▸ **TESTO FORNITO**:
La sintesi della trama di Il giustiziere della notte può essere estrema: la storia di un uomo che, dopo che una tragica rapina ha provocato la morte della moglie e il coma della figlia, decide di impugnare una pistola e farsi giustizia da solo.
Si tratta del remake del film del 1974 diretto da Michael Winner e interpretato da Charles Bronson, basato sull'omonimo romanzo di Brian Garfield, che diede vita a suo modo a un franchise con quattro seguiti, tutti interpretati dal granitico Bronson.
Dopo 42 anni, è inutile nasconderlo, il tema è sempre di attualità in tutti i suoi aspetti: dalla legittimità del possesso di armi a scopo difensivo, alla opportunità che i cittadini si sostituiscano alla legge, diventando polizia, giudici e, in questo caso, anche boia dei criminali.

▸ **VOCI FORNITE**:
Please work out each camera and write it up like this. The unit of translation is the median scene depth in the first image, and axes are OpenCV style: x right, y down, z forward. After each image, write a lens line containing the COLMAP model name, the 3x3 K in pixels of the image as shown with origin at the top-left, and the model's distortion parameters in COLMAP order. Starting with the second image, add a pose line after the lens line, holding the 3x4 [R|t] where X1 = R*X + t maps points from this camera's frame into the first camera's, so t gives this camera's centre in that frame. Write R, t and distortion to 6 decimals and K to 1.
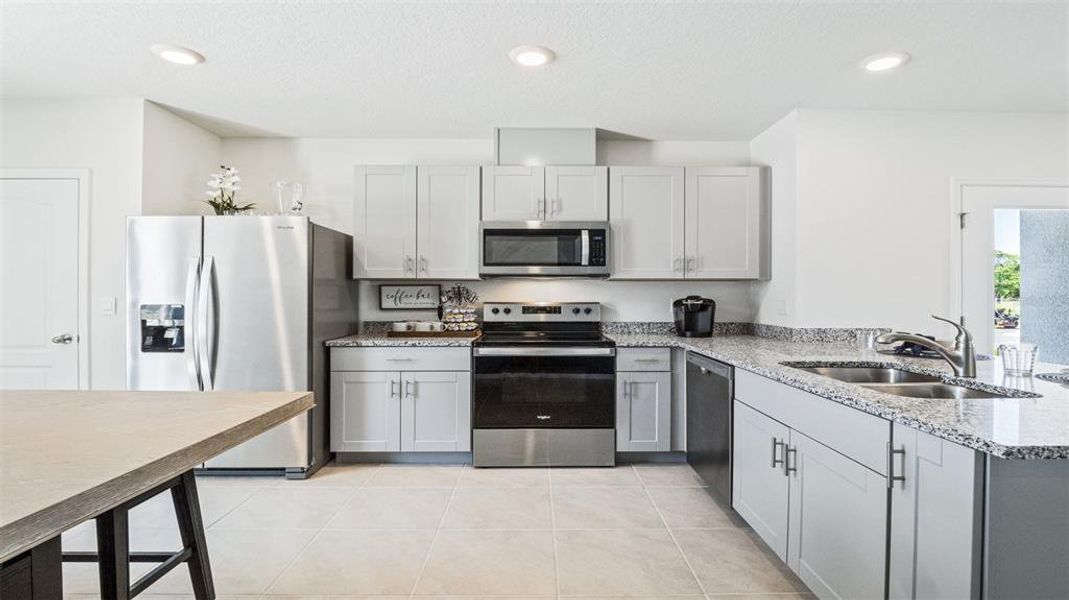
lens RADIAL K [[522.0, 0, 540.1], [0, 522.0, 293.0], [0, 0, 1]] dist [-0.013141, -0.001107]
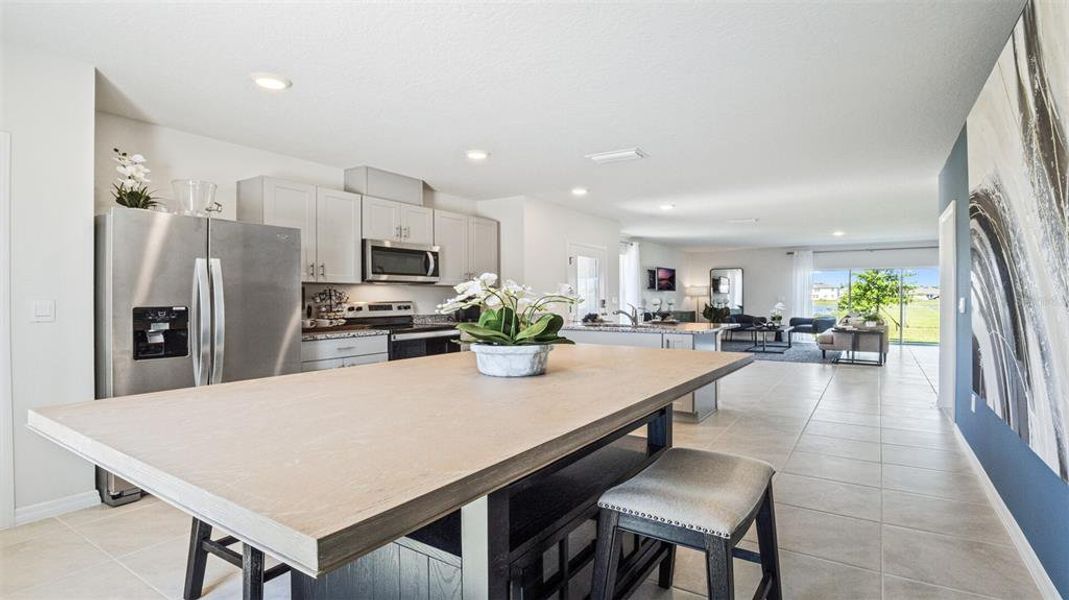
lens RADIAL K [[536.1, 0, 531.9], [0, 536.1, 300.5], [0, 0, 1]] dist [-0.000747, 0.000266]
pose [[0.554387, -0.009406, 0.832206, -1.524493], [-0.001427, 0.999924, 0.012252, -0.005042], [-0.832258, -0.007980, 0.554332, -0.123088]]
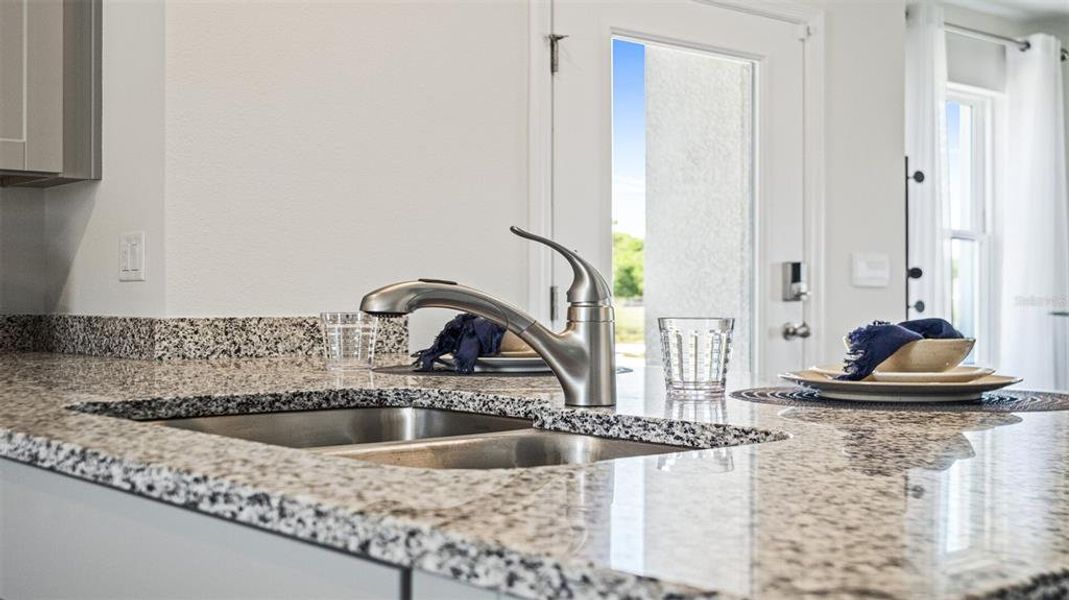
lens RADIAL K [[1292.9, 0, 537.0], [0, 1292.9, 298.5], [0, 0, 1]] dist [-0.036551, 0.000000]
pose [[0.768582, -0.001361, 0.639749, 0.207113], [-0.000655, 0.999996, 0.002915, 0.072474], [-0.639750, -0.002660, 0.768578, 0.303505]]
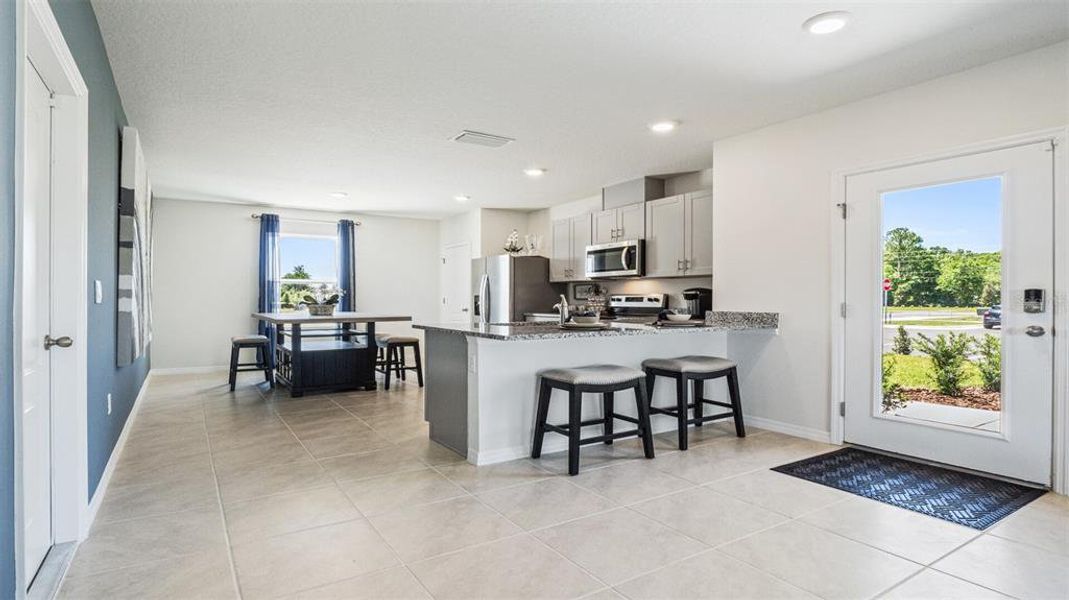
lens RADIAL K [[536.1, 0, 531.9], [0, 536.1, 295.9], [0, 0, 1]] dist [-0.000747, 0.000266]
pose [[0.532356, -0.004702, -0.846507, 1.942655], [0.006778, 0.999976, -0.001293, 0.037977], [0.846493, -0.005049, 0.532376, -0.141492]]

---

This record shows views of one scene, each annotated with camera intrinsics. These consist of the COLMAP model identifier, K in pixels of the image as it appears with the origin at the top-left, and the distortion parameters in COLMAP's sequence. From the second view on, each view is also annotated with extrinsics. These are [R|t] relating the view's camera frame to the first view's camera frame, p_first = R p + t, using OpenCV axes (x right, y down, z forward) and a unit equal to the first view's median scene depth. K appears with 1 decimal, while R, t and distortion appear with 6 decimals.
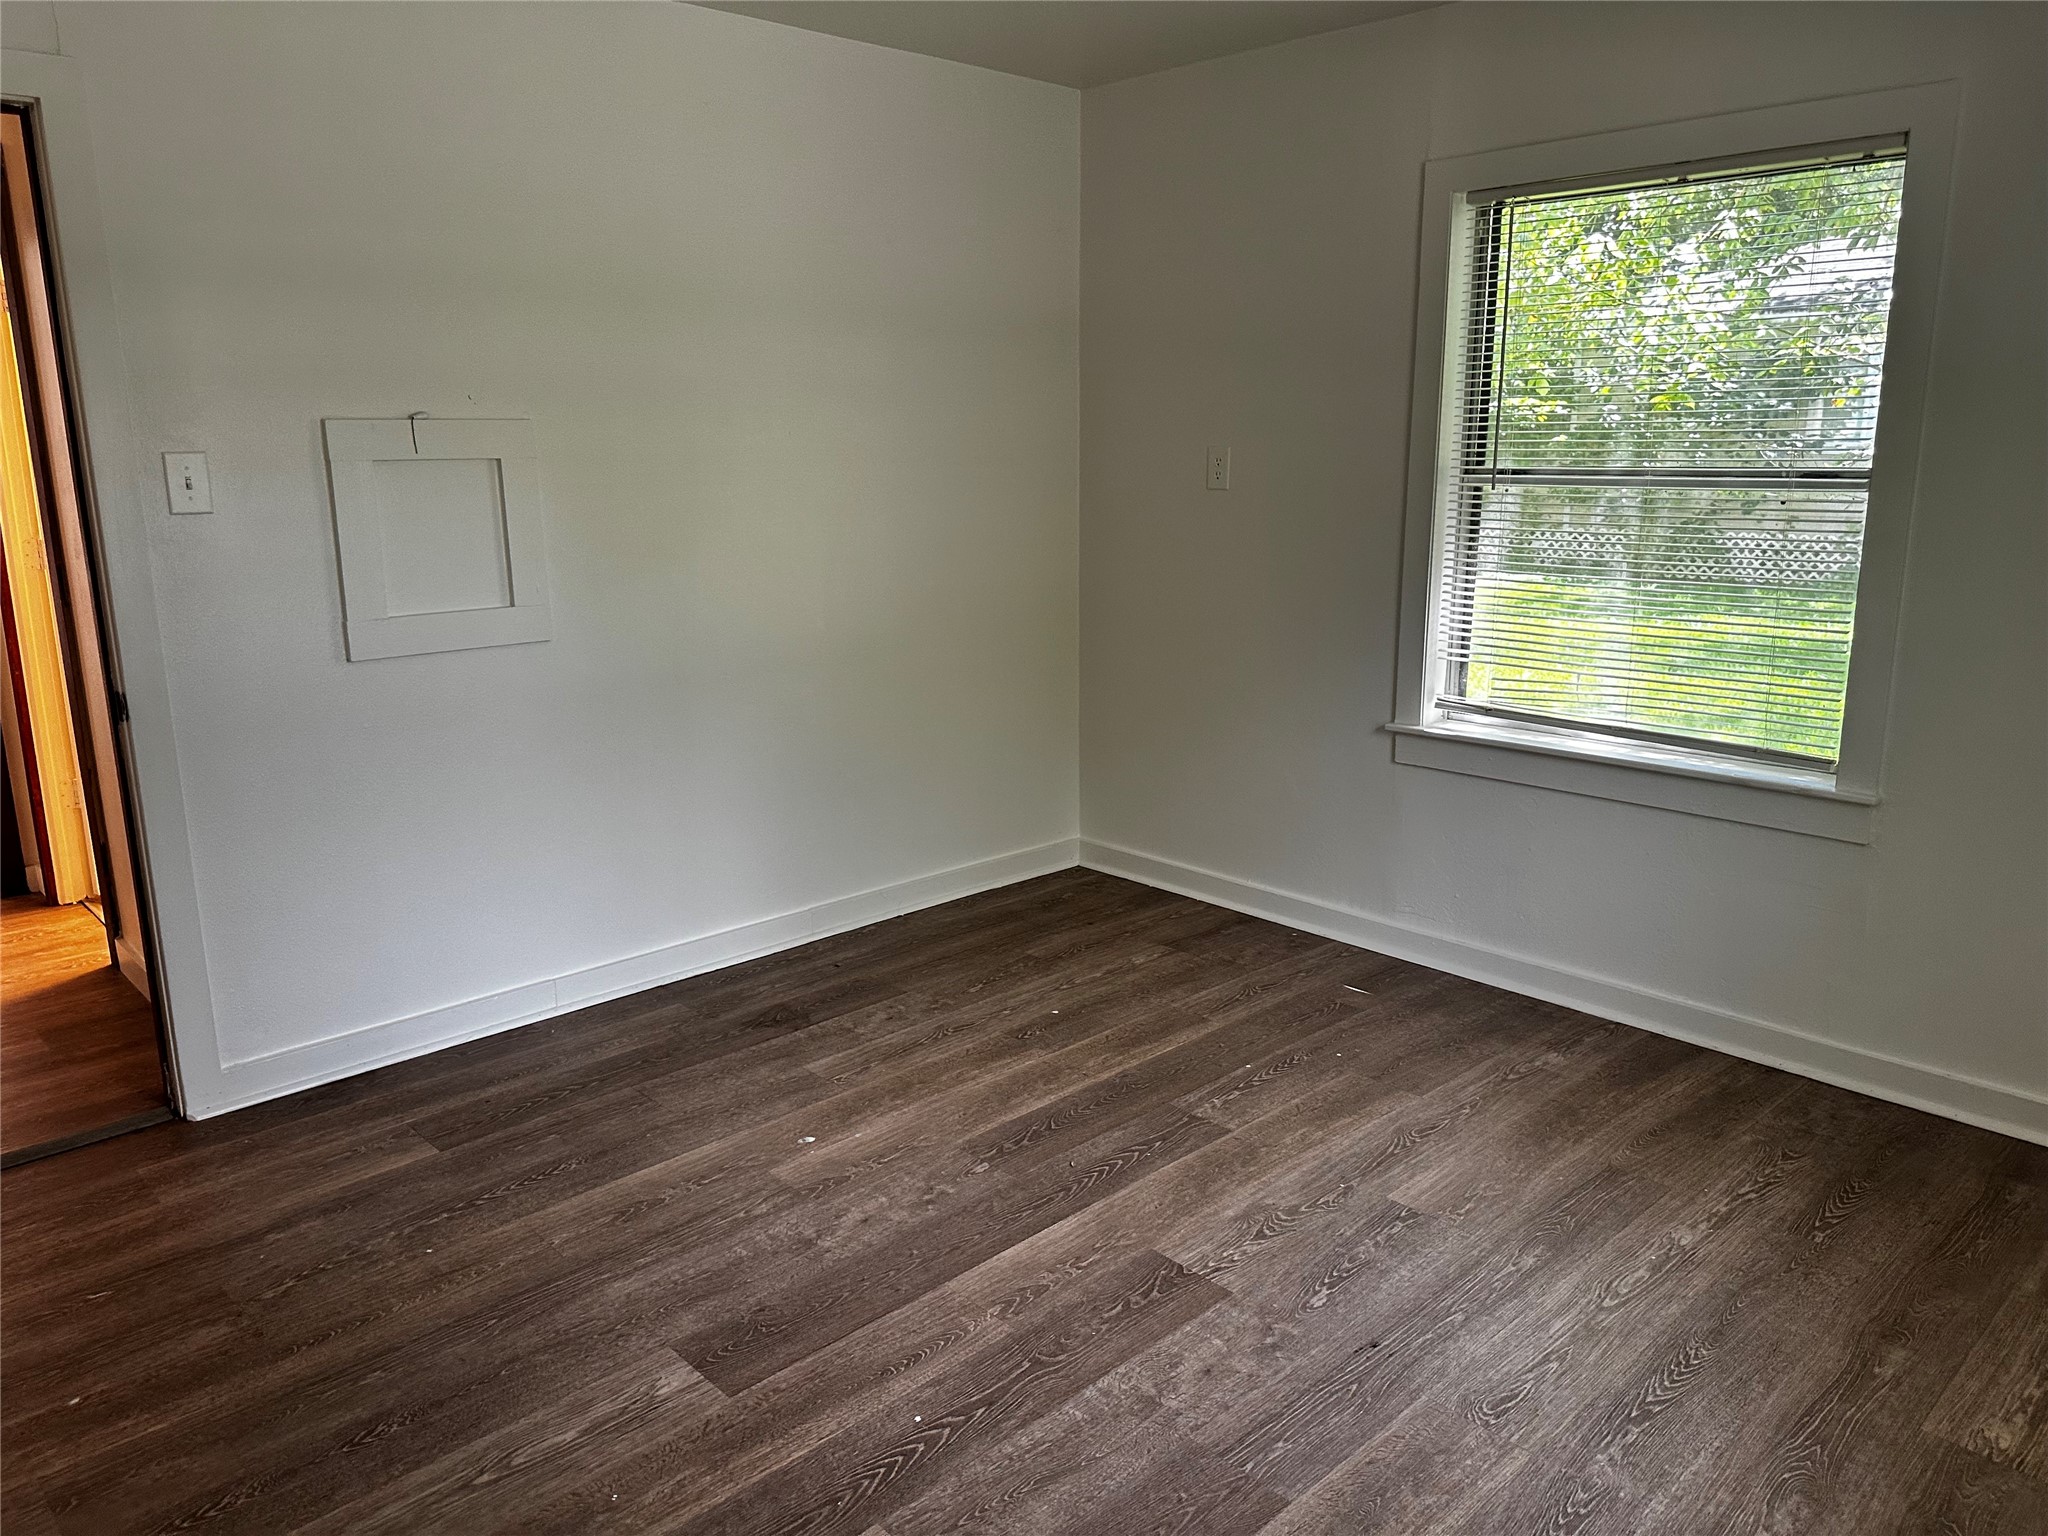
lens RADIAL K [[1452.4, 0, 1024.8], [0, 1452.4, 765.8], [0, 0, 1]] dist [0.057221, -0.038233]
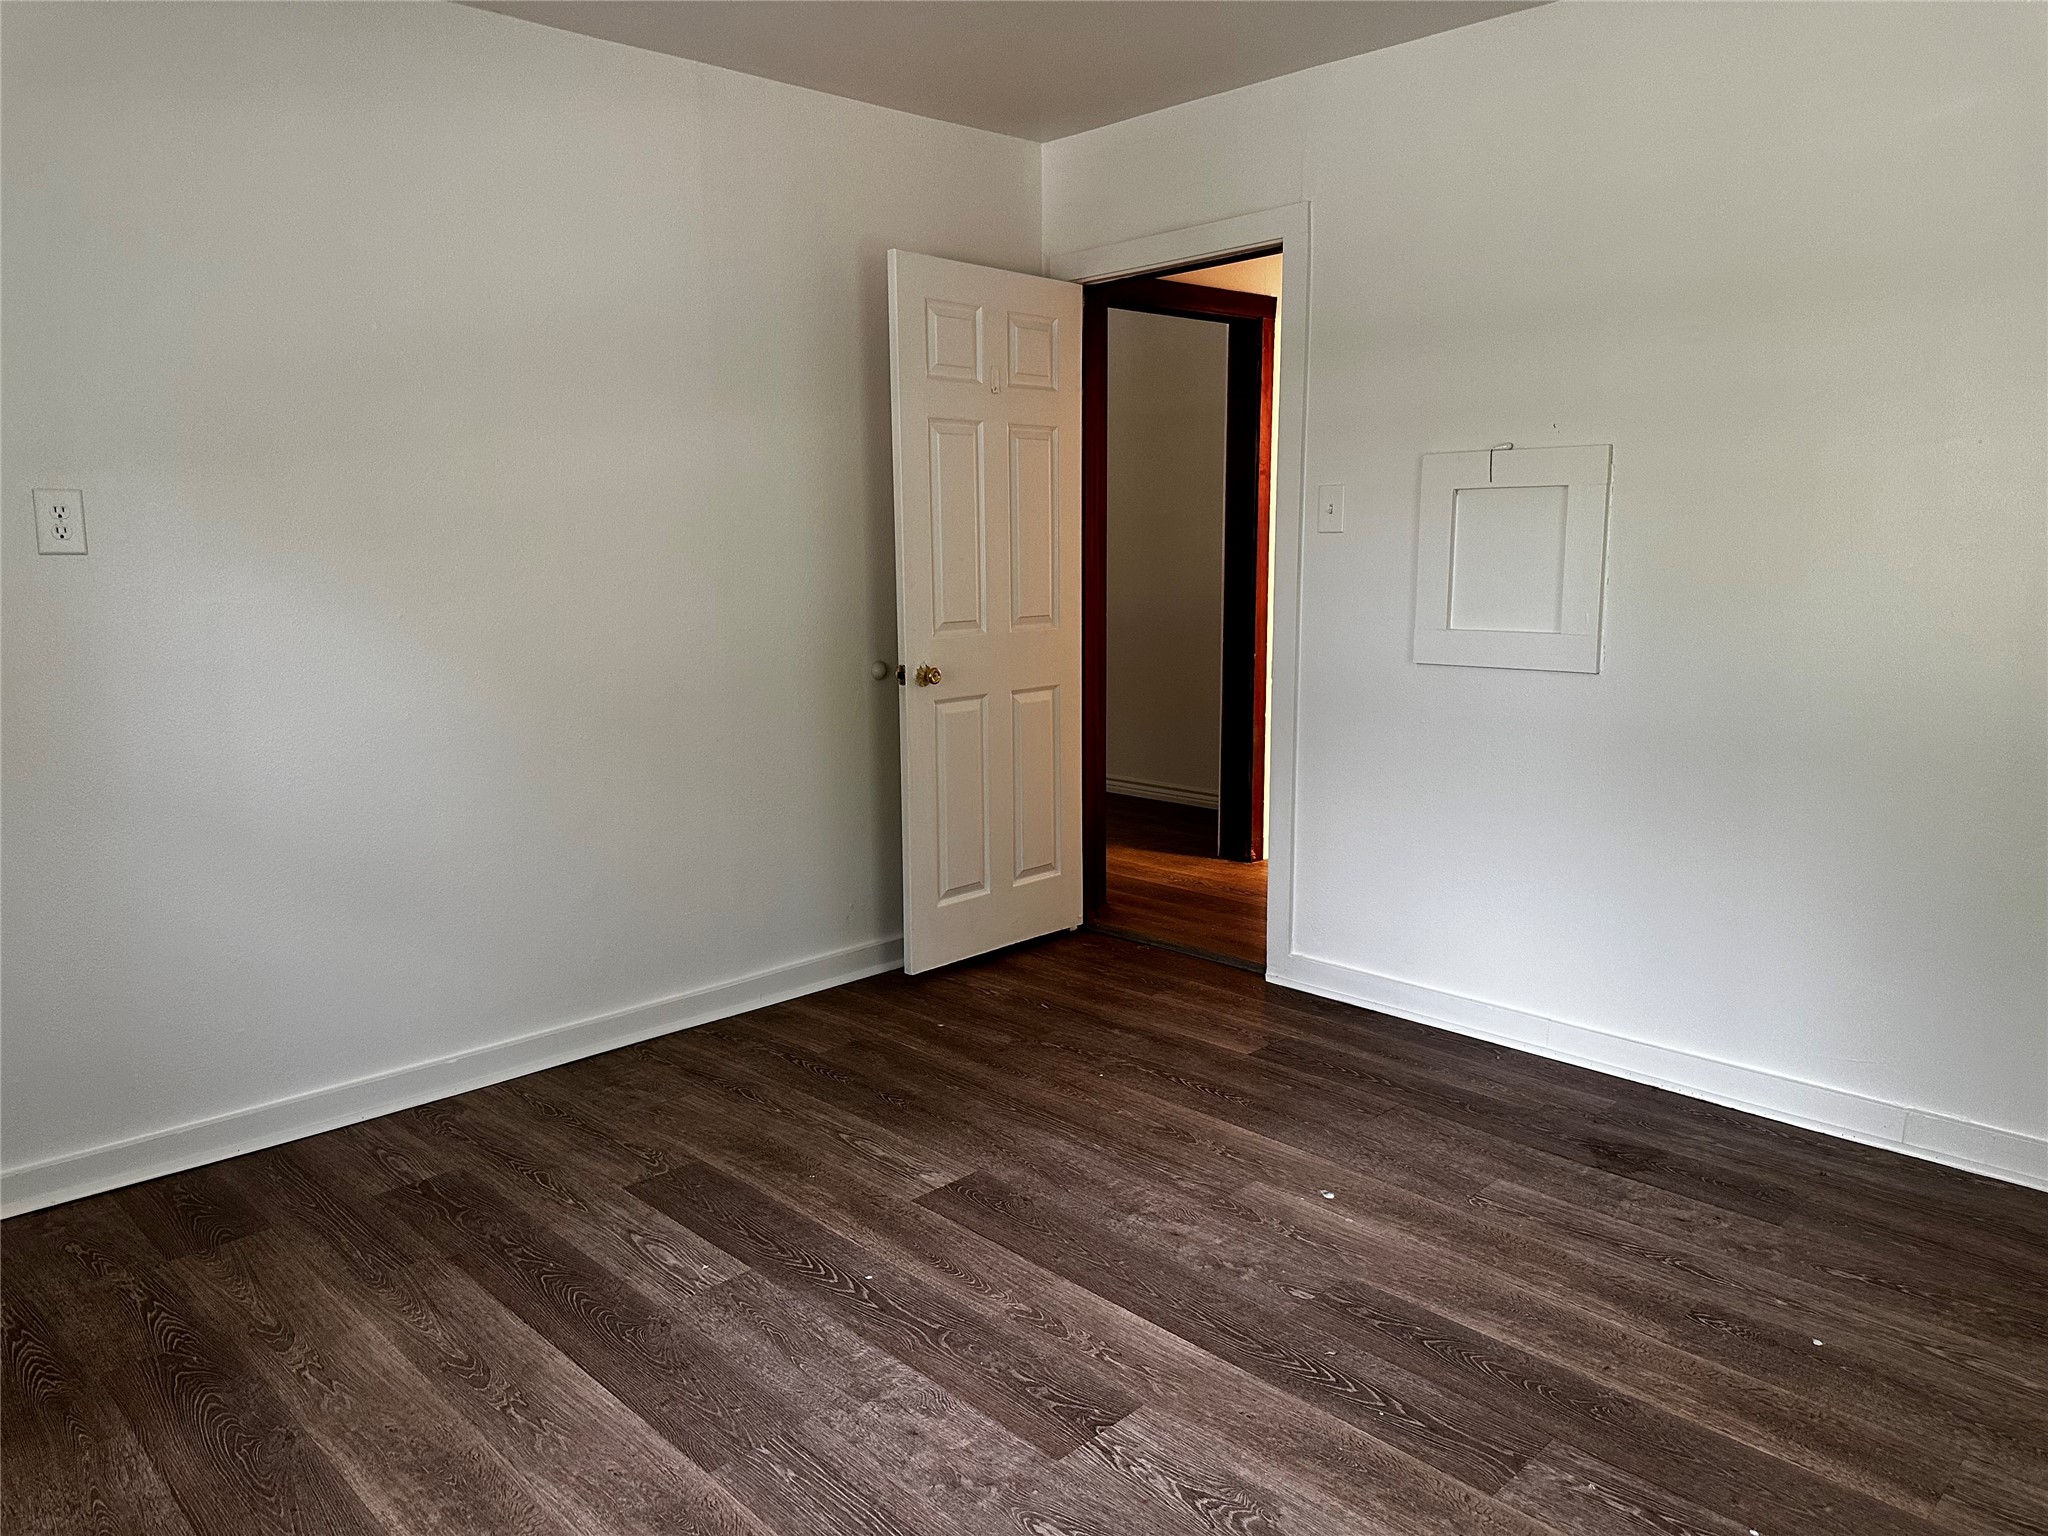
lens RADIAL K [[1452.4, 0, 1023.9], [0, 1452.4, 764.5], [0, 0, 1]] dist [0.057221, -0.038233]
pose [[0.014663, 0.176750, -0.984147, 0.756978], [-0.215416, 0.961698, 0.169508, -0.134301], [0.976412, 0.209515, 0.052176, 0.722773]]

▸ **DOMANDE SUL MATERIALE**:
a) Ricopia il passo del testo sul film che comincia con le parole "La sintesi della" e si chiude dopo "dal granitico Bronson.", rinominando "Bronson" in "Eastwood".
b) Secondo il testo sul film, su quale opera si basava la pellicola del 1974?
c) Elenca tutti i ruoli che, secondo il testo sul film, i cittadini arrivano ad assumere quando si sostituiscono alla legge.
Le voci costituiscono un materiale a sé stante, distinto dal testo.

▸ **SOLUZIONI DEGLI ESERCIZI**:
a)
La sintesi della trama di Il giustiziere della notte può essere estrema: la storia di un uomo che, dopo che una tragica rapina ha provocato la morte della moglie e il coma della figlia, decide di impugnare una pistola e farsi giustizia da solo.
Si tratta del remake del film del 1974 diretto da Michael Winner e interpretato da Charles Eastwood, basato sull'omonimo romanzo di Brian Garfield, che diede vita a suo modo a un franchise con quattro seguiti, tutti interpretati dal granitico Eastwood.

b) Sull'omonimo romanzo di Brian Garfield.

c) Polizia, giudici, boia dei criminali.